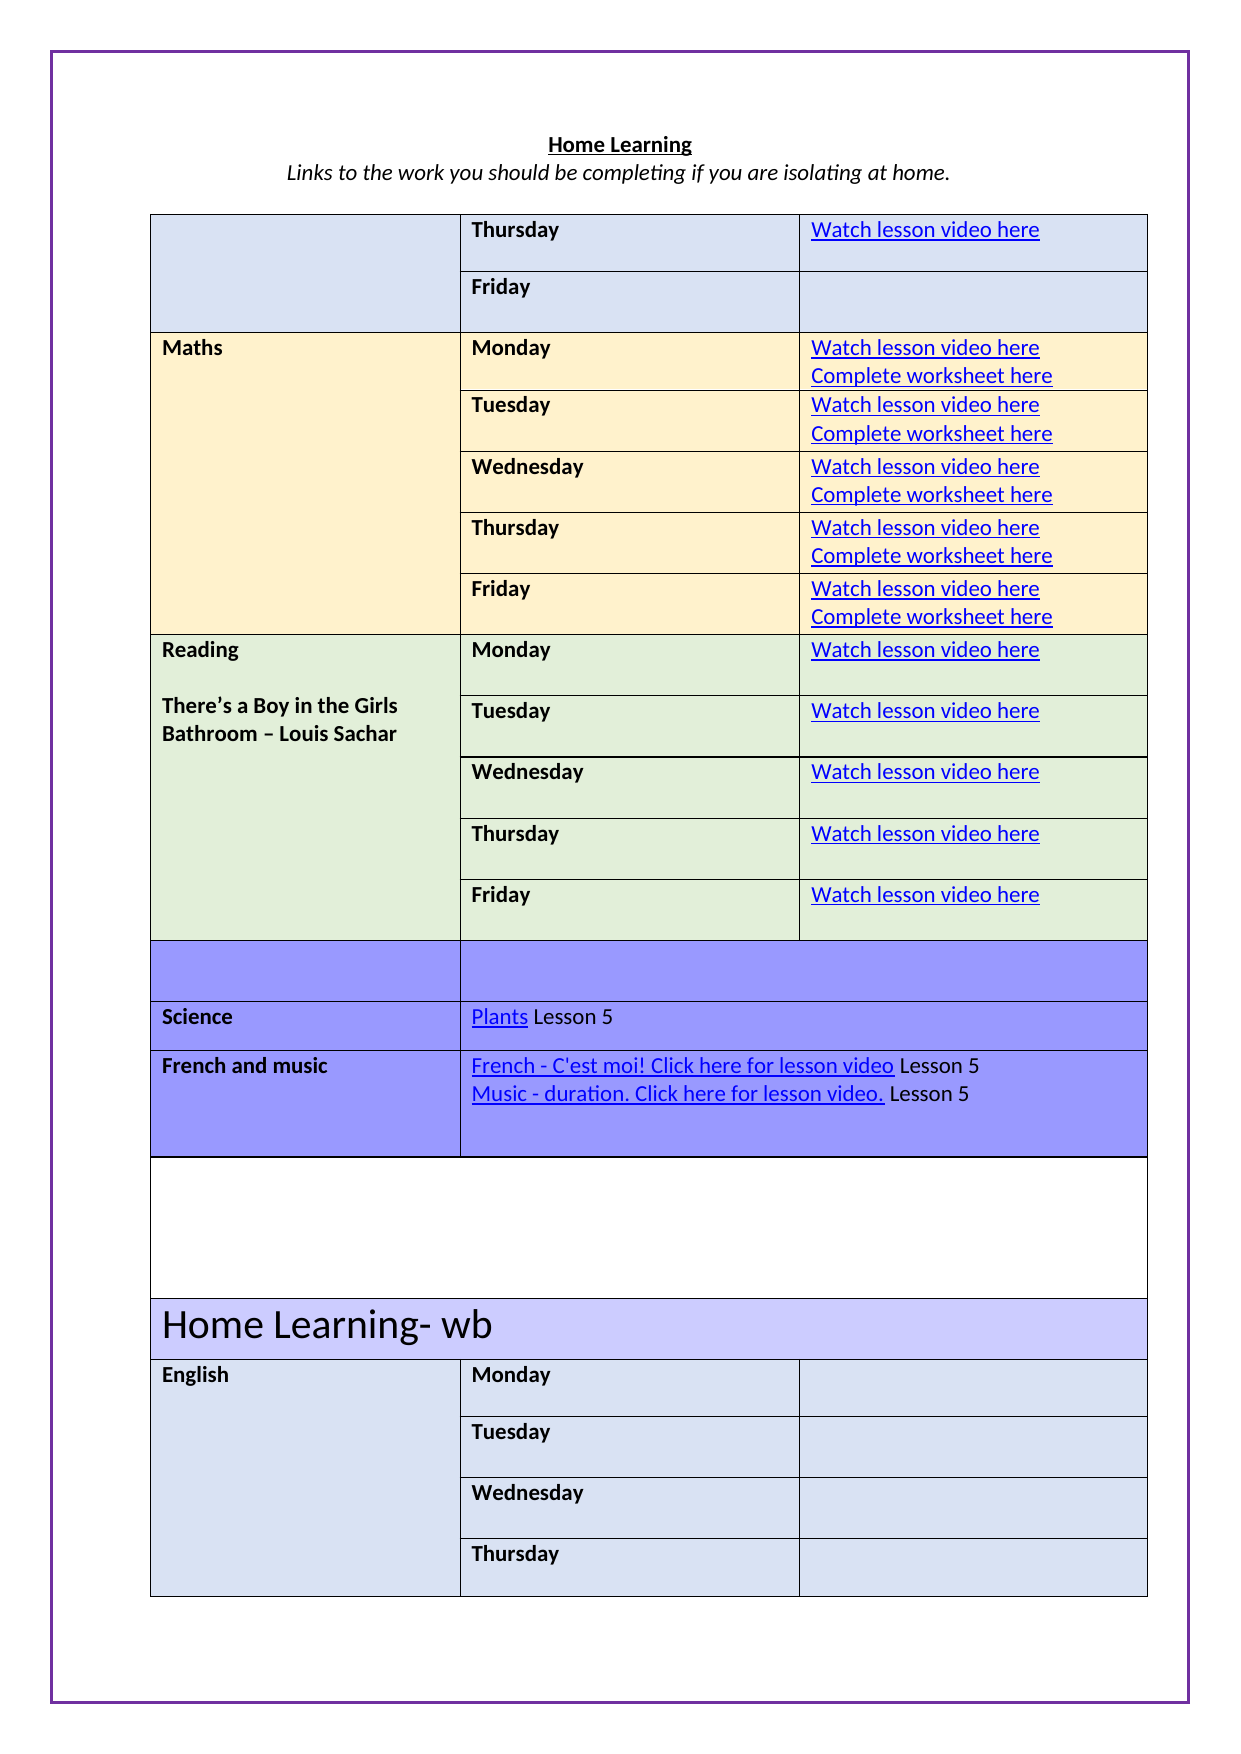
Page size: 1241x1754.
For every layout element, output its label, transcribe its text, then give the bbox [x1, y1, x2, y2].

··········

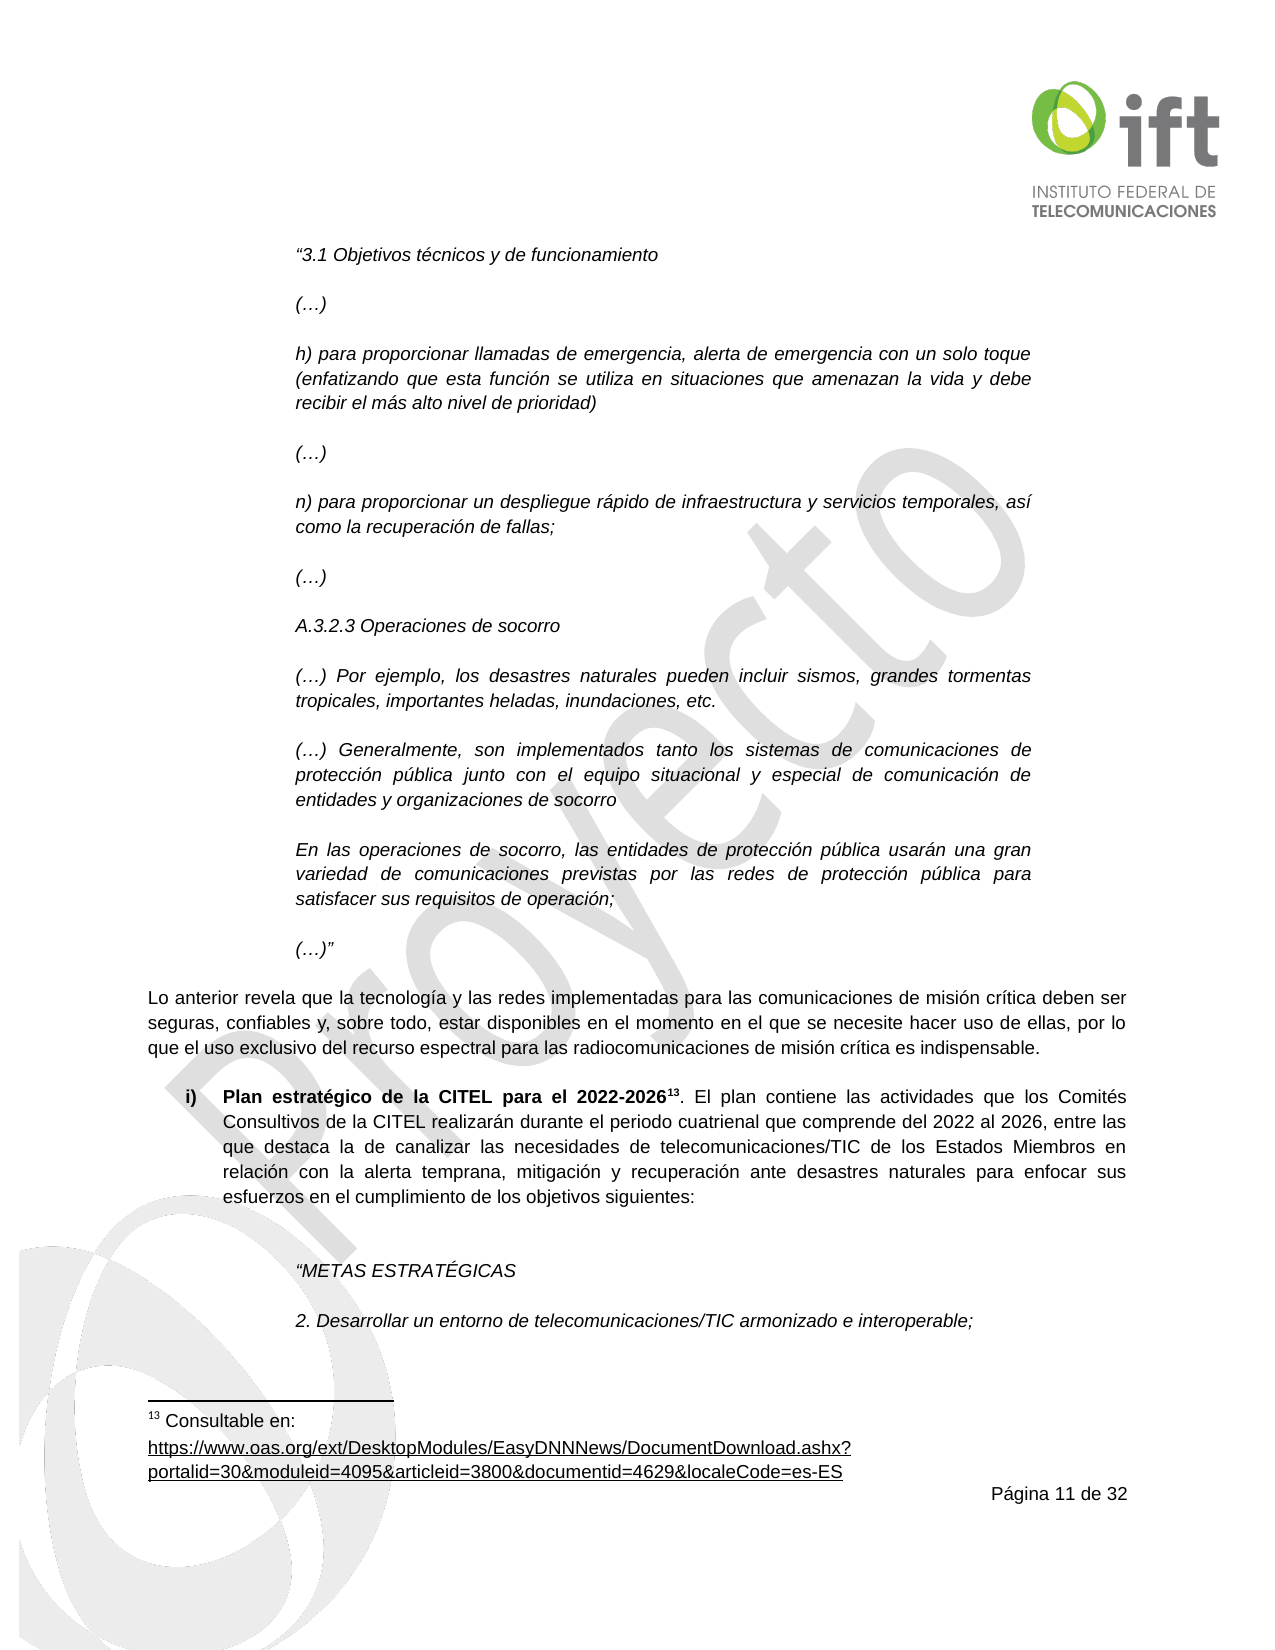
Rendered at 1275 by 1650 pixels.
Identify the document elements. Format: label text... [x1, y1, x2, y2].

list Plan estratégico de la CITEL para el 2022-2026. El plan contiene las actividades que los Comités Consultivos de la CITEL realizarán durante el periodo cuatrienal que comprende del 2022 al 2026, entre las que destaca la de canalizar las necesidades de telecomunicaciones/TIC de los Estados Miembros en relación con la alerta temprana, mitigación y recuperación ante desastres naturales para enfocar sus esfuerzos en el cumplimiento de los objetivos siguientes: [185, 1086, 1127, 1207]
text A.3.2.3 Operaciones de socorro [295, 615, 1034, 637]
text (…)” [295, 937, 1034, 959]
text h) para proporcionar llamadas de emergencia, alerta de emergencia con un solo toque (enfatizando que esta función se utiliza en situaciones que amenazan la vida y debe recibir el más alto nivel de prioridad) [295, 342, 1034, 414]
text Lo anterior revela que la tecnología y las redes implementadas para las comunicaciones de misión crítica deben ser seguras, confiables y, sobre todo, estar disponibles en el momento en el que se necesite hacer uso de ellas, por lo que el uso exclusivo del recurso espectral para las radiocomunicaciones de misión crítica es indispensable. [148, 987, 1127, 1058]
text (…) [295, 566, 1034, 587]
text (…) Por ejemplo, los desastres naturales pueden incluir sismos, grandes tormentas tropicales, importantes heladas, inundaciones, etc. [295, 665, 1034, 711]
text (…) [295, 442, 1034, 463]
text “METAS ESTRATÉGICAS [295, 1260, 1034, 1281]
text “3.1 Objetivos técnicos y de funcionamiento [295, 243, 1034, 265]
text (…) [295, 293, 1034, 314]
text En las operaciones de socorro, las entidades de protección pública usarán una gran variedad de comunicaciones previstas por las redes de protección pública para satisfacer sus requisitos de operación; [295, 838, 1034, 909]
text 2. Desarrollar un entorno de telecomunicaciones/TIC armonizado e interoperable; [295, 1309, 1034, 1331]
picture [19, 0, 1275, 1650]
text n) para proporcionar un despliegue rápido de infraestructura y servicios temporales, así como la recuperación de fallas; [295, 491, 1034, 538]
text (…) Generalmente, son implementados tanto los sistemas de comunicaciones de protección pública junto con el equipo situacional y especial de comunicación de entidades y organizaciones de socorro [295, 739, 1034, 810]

··········

### [EXERCISE DESCRIPTION]
In the entries above, find the line holding "Page size: 1241x1754." and the line holding "For every layout", then retype exactly those two lines and every line between them, and nothing else.

### [OUTPUT OF THE EXERCISE]
Page size: 1241x1754.
For every layout element, output its label, transcribe its text, then give the bbox [x1, y1, x2, y2].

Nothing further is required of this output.